§ Bounding boxes with keypoints:
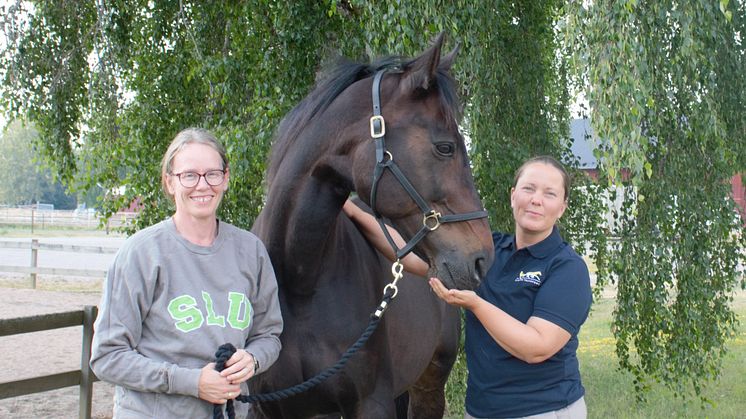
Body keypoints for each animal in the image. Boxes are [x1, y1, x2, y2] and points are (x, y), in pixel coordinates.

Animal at [250, 34, 494, 418]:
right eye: (445, 147)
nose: (482, 258)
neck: (298, 278)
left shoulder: (371, 402)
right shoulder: (267, 408)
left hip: (428, 388)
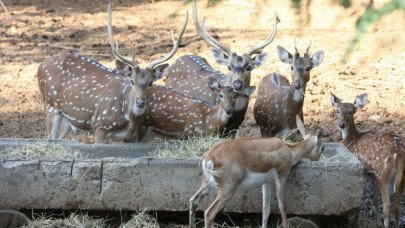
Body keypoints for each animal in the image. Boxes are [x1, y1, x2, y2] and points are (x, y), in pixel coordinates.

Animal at [35, 3, 187, 142]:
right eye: (132, 81)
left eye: (151, 82)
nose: (140, 102)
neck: (129, 121)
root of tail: (41, 65)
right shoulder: (100, 126)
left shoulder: (132, 136)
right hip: (50, 104)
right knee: (49, 137)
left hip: (66, 118)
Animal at [188, 116, 324, 228]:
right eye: (322, 148)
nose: (318, 160)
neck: (288, 151)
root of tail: (208, 157)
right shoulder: (281, 177)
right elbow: (282, 206)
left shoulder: (266, 182)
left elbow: (265, 209)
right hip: (227, 190)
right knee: (209, 213)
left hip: (207, 183)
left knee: (193, 201)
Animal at [330, 91, 402, 227]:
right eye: (337, 110)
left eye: (351, 111)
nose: (341, 124)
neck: (353, 140)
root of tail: (399, 150)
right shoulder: (372, 175)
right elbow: (375, 198)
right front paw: (378, 223)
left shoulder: (362, 171)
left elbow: (360, 198)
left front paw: (355, 222)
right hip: (400, 177)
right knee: (397, 207)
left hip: (382, 173)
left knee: (388, 205)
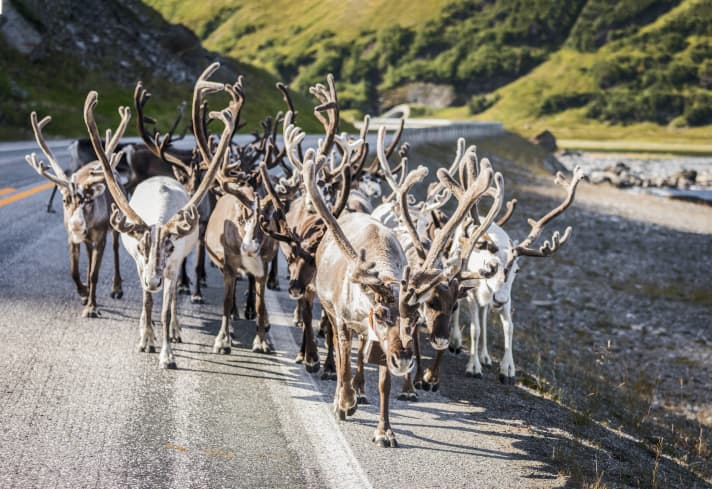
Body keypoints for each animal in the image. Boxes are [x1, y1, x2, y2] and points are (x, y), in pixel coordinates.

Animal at [25, 111, 125, 318]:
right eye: (65, 201)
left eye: (89, 200)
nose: (77, 225)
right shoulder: (72, 238)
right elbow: (74, 271)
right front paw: (84, 293)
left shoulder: (100, 237)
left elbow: (95, 274)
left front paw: (92, 307)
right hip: (86, 240)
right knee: (88, 255)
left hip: (115, 226)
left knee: (116, 250)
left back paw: (117, 288)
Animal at [89, 62, 236, 369]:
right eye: (142, 246)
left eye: (168, 246)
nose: (154, 282)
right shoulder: (141, 265)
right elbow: (146, 303)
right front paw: (146, 339)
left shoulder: (173, 264)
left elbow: (167, 310)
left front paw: (167, 354)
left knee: (173, 303)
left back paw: (176, 330)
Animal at [449, 166, 584, 383]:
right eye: (490, 265)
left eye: (517, 270)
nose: (499, 299)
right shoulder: (472, 293)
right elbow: (474, 329)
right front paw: (473, 367)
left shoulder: (508, 297)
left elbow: (509, 327)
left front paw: (507, 369)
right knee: (458, 307)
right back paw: (455, 341)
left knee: (484, 317)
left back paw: (485, 356)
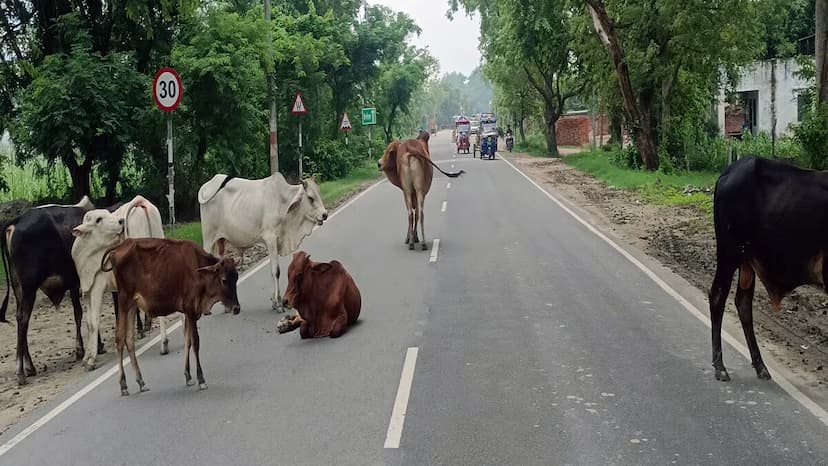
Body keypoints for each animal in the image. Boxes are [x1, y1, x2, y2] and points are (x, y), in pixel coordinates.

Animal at [71, 195, 168, 370]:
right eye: (98, 219)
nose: (121, 221)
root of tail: (141, 202)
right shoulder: (88, 288)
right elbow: (89, 323)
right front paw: (87, 357)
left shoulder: (97, 286)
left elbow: (94, 322)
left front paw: (91, 360)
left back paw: (164, 344)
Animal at [102, 238, 241, 396]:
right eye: (224, 280)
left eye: (236, 277)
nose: (236, 308)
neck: (198, 271)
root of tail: (120, 245)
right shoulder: (190, 310)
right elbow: (195, 342)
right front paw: (201, 380)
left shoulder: (189, 313)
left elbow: (188, 340)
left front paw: (188, 376)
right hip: (123, 300)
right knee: (119, 339)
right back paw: (123, 385)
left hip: (132, 304)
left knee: (129, 339)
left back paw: (141, 382)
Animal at [199, 173, 328, 312]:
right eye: (310, 198)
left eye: (319, 193)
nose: (325, 214)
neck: (282, 202)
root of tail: (207, 185)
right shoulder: (270, 238)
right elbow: (276, 271)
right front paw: (278, 304)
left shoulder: (275, 243)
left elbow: (273, 270)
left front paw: (276, 302)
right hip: (208, 239)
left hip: (220, 241)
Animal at [708, 157, 824, 382]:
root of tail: (729, 171)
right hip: (729, 254)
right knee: (718, 296)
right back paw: (720, 366)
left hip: (747, 261)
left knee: (743, 303)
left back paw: (760, 365)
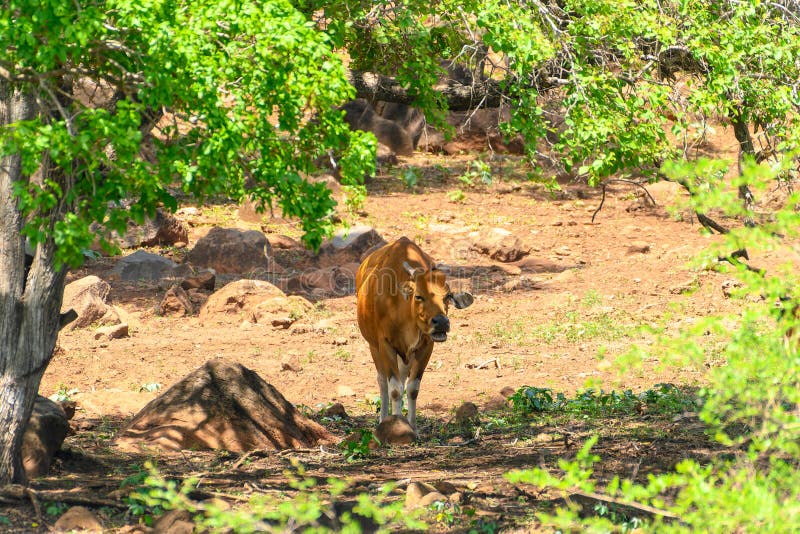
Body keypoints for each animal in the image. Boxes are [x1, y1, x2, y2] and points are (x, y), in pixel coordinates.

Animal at [354, 239, 472, 436]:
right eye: (419, 296)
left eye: (447, 296)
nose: (441, 322)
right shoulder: (385, 344)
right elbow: (394, 389)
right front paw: (396, 427)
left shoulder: (425, 346)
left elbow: (412, 388)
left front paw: (413, 428)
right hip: (373, 345)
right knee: (383, 381)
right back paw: (383, 419)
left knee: (402, 380)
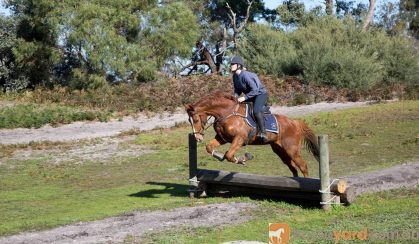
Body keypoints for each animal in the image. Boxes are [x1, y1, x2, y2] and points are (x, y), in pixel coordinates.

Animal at [185, 90, 320, 178]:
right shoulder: (222, 138)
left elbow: (229, 155)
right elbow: (210, 147)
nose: (198, 138)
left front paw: (242, 159)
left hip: (292, 149)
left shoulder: (240, 138)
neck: (226, 113)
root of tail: (294, 122)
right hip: (280, 150)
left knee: (303, 166)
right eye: (189, 121)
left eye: (196, 120)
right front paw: (219, 155)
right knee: (293, 167)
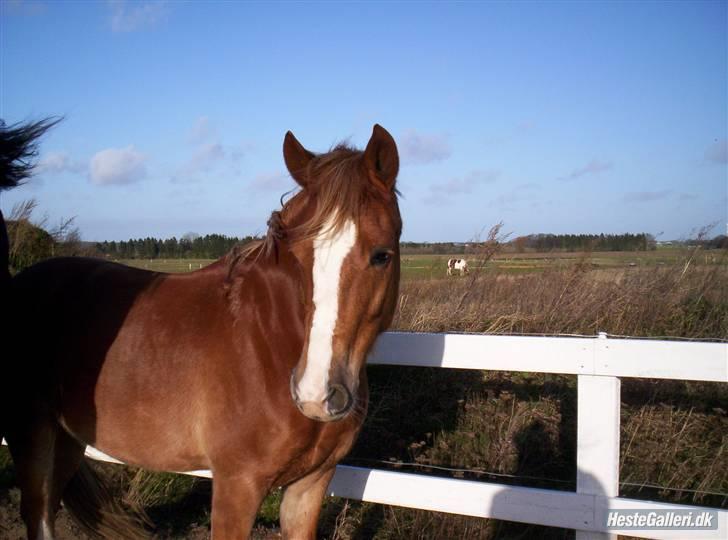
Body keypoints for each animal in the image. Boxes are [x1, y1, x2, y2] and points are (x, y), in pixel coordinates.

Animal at [1, 124, 402, 539]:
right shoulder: (236, 486)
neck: (268, 344)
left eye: (382, 255)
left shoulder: (310, 485)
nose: (315, 395)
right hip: (30, 434)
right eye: (297, 256)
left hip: (66, 439)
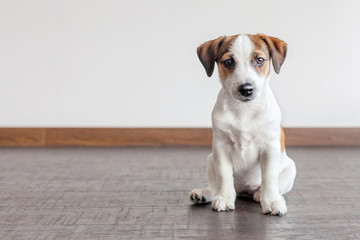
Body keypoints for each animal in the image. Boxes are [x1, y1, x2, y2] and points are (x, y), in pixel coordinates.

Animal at [190, 32, 296, 216]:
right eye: (228, 62)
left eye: (259, 60)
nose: (246, 89)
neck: (245, 110)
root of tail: (245, 190)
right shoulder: (220, 146)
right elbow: (224, 175)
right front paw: (224, 198)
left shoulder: (270, 147)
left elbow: (269, 176)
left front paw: (272, 201)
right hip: (211, 159)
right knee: (215, 185)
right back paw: (205, 194)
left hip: (290, 169)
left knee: (273, 186)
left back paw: (264, 195)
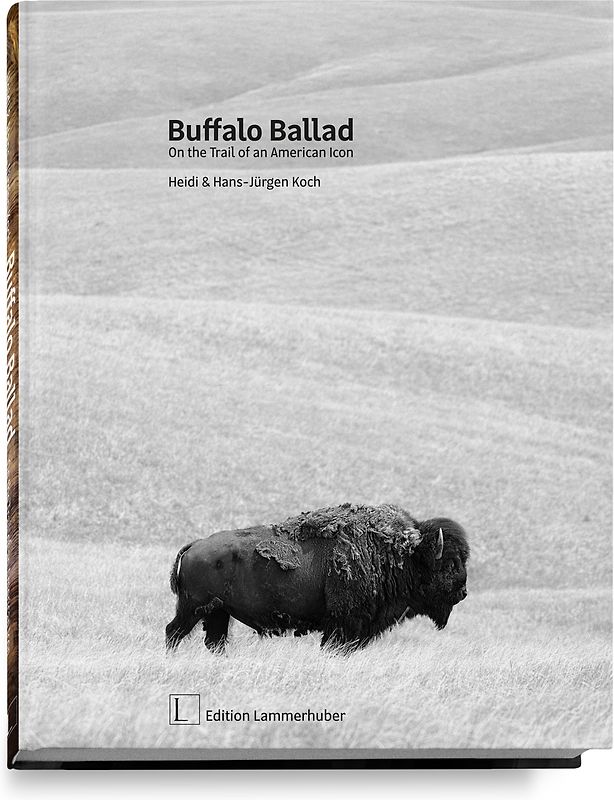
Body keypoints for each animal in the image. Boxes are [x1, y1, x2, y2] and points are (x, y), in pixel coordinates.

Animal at [165, 503, 469, 652]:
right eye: (451, 562)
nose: (463, 592)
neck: (402, 554)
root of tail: (194, 546)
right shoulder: (343, 625)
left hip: (218, 612)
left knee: (213, 641)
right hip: (192, 609)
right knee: (173, 632)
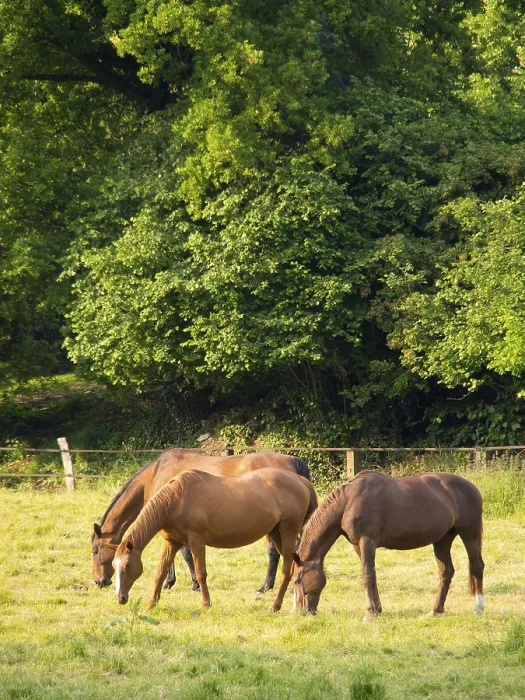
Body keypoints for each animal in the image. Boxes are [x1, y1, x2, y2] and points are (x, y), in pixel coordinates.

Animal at [91, 448, 311, 594]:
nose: (99, 581)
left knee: (277, 552)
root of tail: (294, 462)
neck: (156, 476)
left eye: (95, 550)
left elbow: (186, 555)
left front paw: (186, 584)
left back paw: (267, 586)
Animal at [113, 468, 318, 612]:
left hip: (288, 531)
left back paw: (276, 605)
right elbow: (160, 572)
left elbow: (200, 573)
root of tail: (300, 480)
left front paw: (206, 604)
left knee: (287, 568)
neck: (176, 499)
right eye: (114, 566)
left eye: (128, 565)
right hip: (276, 533)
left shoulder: (196, 541)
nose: (120, 598)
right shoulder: (172, 542)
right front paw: (151, 604)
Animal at [291, 470, 484, 620]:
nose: (302, 612)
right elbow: (371, 575)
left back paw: (478, 608)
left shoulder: (367, 541)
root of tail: (471, 487)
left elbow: (367, 575)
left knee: (477, 567)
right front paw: (377, 610)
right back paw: (436, 610)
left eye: (296, 580)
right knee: (446, 572)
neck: (349, 501)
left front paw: (370, 613)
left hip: (470, 534)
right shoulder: (358, 545)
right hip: (442, 540)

§ Work instructions: Your answer must be an exact copy of the records, with every picture left out.

§ The answer:
Body keypoints for each animal in the image. Boxes are [x1, y1, x2, y2] and points are (x, y), in pixel coordinates.

Animal at [250, 34, 494, 418]:
right eye: (445, 147)
nose: (482, 258)
neck: (298, 278)
left shoulder: (371, 402)
right shoulder: (267, 408)
left hip: (428, 388)
Body keypoints for each animal in the image. Boxes are [x1, y1, x2, y2] and points are (x, y), in pixel coordinates.

Animal at [35, 3, 187, 142]:
right eye: (132, 81)
left eye: (151, 82)
nose: (140, 102)
neck: (129, 121)
root of tail: (41, 65)
right shoulder: (100, 126)
left shoulder: (132, 136)
right hip: (50, 104)
right knee: (49, 137)
left hip: (66, 118)
Animal at [188, 116, 324, 228]:
right eye: (322, 148)
nose: (318, 160)
neck: (288, 151)
root of tail: (208, 157)
right shoulder: (281, 177)
right elbow: (282, 206)
left shoulder: (266, 182)
left elbow: (265, 209)
right hip: (227, 190)
right knee: (209, 213)
left hip: (207, 183)
left knee: (193, 201)
Animal at [330, 91, 402, 227]:
right eye: (337, 110)
left eye: (351, 111)
nose: (341, 124)
neck: (353, 140)
root of tail: (399, 150)
right shoulder: (372, 175)
right elbow: (375, 198)
right front paw: (378, 223)
left shoulder: (362, 171)
left elbow: (360, 198)
left front paw: (355, 222)
right hip: (400, 177)
right knee: (397, 207)
left hip: (382, 173)
left knee: (388, 205)
Body keypoints for each animal in the image. Boxes are [x1, y1, x2, y2] and points are (x, y), in pixel coordinates.

Animal at [25, 111, 125, 318]:
right eye: (65, 201)
left eye: (89, 200)
nose: (77, 225)
right shoulder: (72, 238)
right elbow: (74, 271)
right front paw: (84, 293)
left shoulder: (100, 237)
left elbow: (95, 274)
left front paw: (92, 307)
right hip: (86, 240)
right knee: (88, 255)
left hip: (115, 226)
left knee: (116, 250)
left back paw: (117, 288)
Animal at [89, 62, 236, 369]:
right eye: (142, 246)
left eye: (168, 246)
nose: (154, 282)
right shoulder: (141, 265)
right elbow: (146, 303)
right front paw: (146, 339)
left shoulder: (173, 264)
left elbow: (167, 310)
left front paw: (167, 354)
left knee: (173, 303)
left back paw: (176, 330)
Animal at [449, 166, 584, 383]:
right eye: (490, 265)
left eye: (517, 270)
nose: (499, 299)
right shoulder: (472, 293)
right elbow: (474, 329)
right front paw: (473, 367)
left shoulder: (508, 297)
left elbow: (509, 327)
left front paw: (507, 369)
right knee: (458, 307)
right back paw: (455, 341)
left knee: (484, 317)
left back paw: (485, 356)
Body keypoints for each animal in the image. Boxes are [x1, y1, x2, y2] and points are (x, y), in pixel coordinates.

Animal at [71, 195, 168, 370]:
right eye: (98, 219)
nose: (121, 221)
root of tail: (141, 202)
right shoulder: (88, 288)
right elbow: (89, 323)
right front paw: (87, 357)
left shoulder: (97, 286)
left elbow: (94, 322)
left front paw: (91, 360)
left back paw: (164, 344)
Animal at [102, 238, 241, 396]:
right eye: (224, 280)
left eye: (236, 277)
nose: (236, 308)
neck: (198, 271)
root of tail: (120, 245)
right shoulder: (190, 310)
right elbow: (195, 342)
right front paw: (201, 380)
left shoulder: (189, 313)
left elbow: (188, 340)
left front paw: (188, 376)
right hip: (123, 300)
right knee: (119, 339)
right back paw: (123, 385)
left hip: (132, 304)
left knee: (129, 339)
left back paw: (141, 382)
Animal at [199, 173, 328, 312]:
right eye: (310, 198)
left eye: (319, 193)
nose: (325, 214)
neck: (282, 202)
root of tail: (207, 185)
right shoulder: (270, 238)
right elbow: (276, 271)
right front paw: (278, 304)
left shoulder: (275, 243)
left elbow: (273, 270)
left front paw: (276, 302)
right hip: (208, 239)
left hip: (220, 241)
Animal at [708, 157, 824, 382]:
root of tail: (729, 171)
right hip: (729, 254)
right knee: (718, 296)
right back paw: (720, 366)
left hip: (747, 261)
left knee: (743, 303)
left back paw: (760, 365)
Body keypoints for each animal in the image. Boxes are [x1, y1, x2, y2] and points are (x, y), in pixel coordinates.

Animal at [354, 239, 472, 436]:
right eye: (419, 296)
left eye: (447, 296)
nose: (441, 322)
right shoulder: (385, 344)
right elbow: (394, 389)
right front paw: (396, 427)
left shoulder: (425, 346)
left elbow: (412, 388)
left front paw: (413, 428)
right hip: (373, 345)
right knee: (383, 381)
right back paw: (383, 419)
left knee: (402, 380)
Body keypoints for each animal in the image. Boxes are [x1, y1, x2, y2] and points are (x, y), in pixel coordinates.

Animal at [185, 90, 320, 178]:
right shoulder: (222, 138)
left elbow: (229, 155)
right elbow: (210, 147)
nose: (198, 138)
left front paw: (242, 159)
left hip: (292, 149)
left shoulder: (240, 138)
neck: (226, 113)
root of tail: (294, 122)
right hip: (280, 150)
left knee: (303, 166)
right eye: (189, 121)
left eye: (196, 120)
right front paw: (219, 155)
right knee: (293, 167)
Body keypoints for each animal in the image. Boxes are [x1, y1, x2, y2] and points are (x, y), in pixel coordinates.

Animal at [1, 124, 402, 539]:
right shoulder: (236, 486)
neck: (268, 344)
left eye: (382, 255)
left shoulder: (310, 485)
nose: (315, 395)
right hip: (30, 434)
right eye: (297, 256)
left hip: (66, 439)
Body keypoints for each animal in the image. Boxes are [x1, y1, x2, y2] and points are (x, y), in pixel coordinates.

Animal at [190, 32, 296, 216]:
right eye: (228, 62)
left eye: (259, 60)
nose: (246, 89)
neck: (245, 110)
root of tail: (245, 190)
right shoulder: (220, 146)
right elbow: (224, 175)
right front paw: (224, 198)
left shoulder: (270, 147)
left elbow: (269, 176)
left front paw: (272, 201)
right hip: (211, 159)
right knee: (215, 185)
right back paw: (205, 194)
left hip: (290, 169)
left knee: (273, 186)
left back paw: (264, 195)
Body keypoints for each animal in the image. Boxes are [x1, y1, x2, y2] and points are (x, y), in pixel coordinates.

Animal at [165, 503, 469, 652]:
right eye: (451, 562)
nose: (463, 592)
neck: (402, 554)
root of tail: (194, 546)
right shoulder: (343, 625)
left hip: (218, 612)
left knee: (213, 641)
right hip: (192, 609)
right knee: (173, 632)
Body keypoints for each animal in the image. Boxes are [x1, y1, x2, y2] and points are (x, y), in pixel coordinates.

Animal at [91, 448, 311, 594]:
nose: (99, 581)
left knee: (277, 552)
root of tail: (294, 462)
neck: (156, 476)
left eye: (95, 550)
left elbow: (186, 555)
left front paw: (186, 584)
left back paw: (267, 586)
Animal at [113, 468, 318, 612]:
left hip: (288, 531)
left back paw: (276, 605)
right elbow: (160, 572)
left elbow: (200, 573)
root of tail: (300, 480)
left front paw: (206, 604)
left knee: (287, 568)
neck: (176, 499)
right eye: (114, 566)
left eye: (128, 565)
right hip: (276, 533)
left shoulder: (196, 541)
nose: (120, 598)
right shoulder: (172, 542)
right front paw: (151, 604)
Animal at [291, 470, 484, 620]:
nose: (302, 612)
right elbow: (371, 575)
left back paw: (478, 608)
left shoulder: (367, 541)
root of tail: (471, 487)
left elbow: (367, 575)
left knee: (477, 567)
right front paw: (377, 610)
right back paw: (436, 610)
left eye: (296, 580)
right knee: (446, 572)
neck: (349, 501)
left front paw: (370, 613)
left hip: (470, 534)
right shoulder: (358, 545)
right hip: (442, 540)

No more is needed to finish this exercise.